» **Challenge**
Copy out these lines word for word, beginning with the line that contains "common name: tøndersvamp" and continuing through the line that contains "family: Pleurotaceae", with both of those lines included.

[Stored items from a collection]
_ _ _ _

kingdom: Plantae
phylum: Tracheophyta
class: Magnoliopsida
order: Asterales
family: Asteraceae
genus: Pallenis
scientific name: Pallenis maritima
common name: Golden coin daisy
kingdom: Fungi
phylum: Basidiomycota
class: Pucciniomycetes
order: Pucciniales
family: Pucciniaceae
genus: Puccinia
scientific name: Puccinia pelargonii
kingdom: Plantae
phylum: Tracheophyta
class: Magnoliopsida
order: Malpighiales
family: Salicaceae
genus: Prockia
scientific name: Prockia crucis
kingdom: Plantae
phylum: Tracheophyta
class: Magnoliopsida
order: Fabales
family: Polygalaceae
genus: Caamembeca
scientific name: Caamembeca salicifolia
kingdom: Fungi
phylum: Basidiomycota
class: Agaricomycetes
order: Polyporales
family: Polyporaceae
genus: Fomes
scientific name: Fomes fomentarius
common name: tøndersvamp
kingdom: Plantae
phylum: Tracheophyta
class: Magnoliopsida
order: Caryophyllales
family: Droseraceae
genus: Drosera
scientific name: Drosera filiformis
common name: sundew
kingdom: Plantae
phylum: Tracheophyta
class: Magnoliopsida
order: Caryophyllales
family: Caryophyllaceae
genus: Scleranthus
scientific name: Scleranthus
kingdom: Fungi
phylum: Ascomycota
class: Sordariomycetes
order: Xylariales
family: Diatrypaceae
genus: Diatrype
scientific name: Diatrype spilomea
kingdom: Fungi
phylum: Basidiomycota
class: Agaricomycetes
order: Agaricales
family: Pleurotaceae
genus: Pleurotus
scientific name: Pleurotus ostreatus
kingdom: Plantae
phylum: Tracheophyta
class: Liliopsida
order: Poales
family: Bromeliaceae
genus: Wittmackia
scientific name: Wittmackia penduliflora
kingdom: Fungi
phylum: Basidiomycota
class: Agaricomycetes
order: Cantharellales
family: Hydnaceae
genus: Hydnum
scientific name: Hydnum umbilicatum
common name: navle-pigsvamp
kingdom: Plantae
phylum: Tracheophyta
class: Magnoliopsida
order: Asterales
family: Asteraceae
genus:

_ _ _ _

» **Written reply**
common name: tøndersvamp
kingdom: Plantae
phylum: Tracheophyta
class: Magnoliopsida
order: Caryophyllales
family: Droseraceae
genus: Drosera
scientific name: Drosera filiformis
common name: sundew
kingdom: Plantae
phylum: Tracheophyta
class: Magnoliopsida
order: Caryophyllales
family: Caryophyllaceae
genus: Scleranthus
scientific name: Scleranthus
kingdom: Fungi
phylum: Ascomycota
class: Sordariomycetes
order: Xylariales
family: Diatrypaceae
genus: Diatrype
scientific name: Diatrype spilomea
kingdom: Fungi
phylum: Basidiomycota
class: Agaricomycetes
order: Agaricales
family: Pleurotaceae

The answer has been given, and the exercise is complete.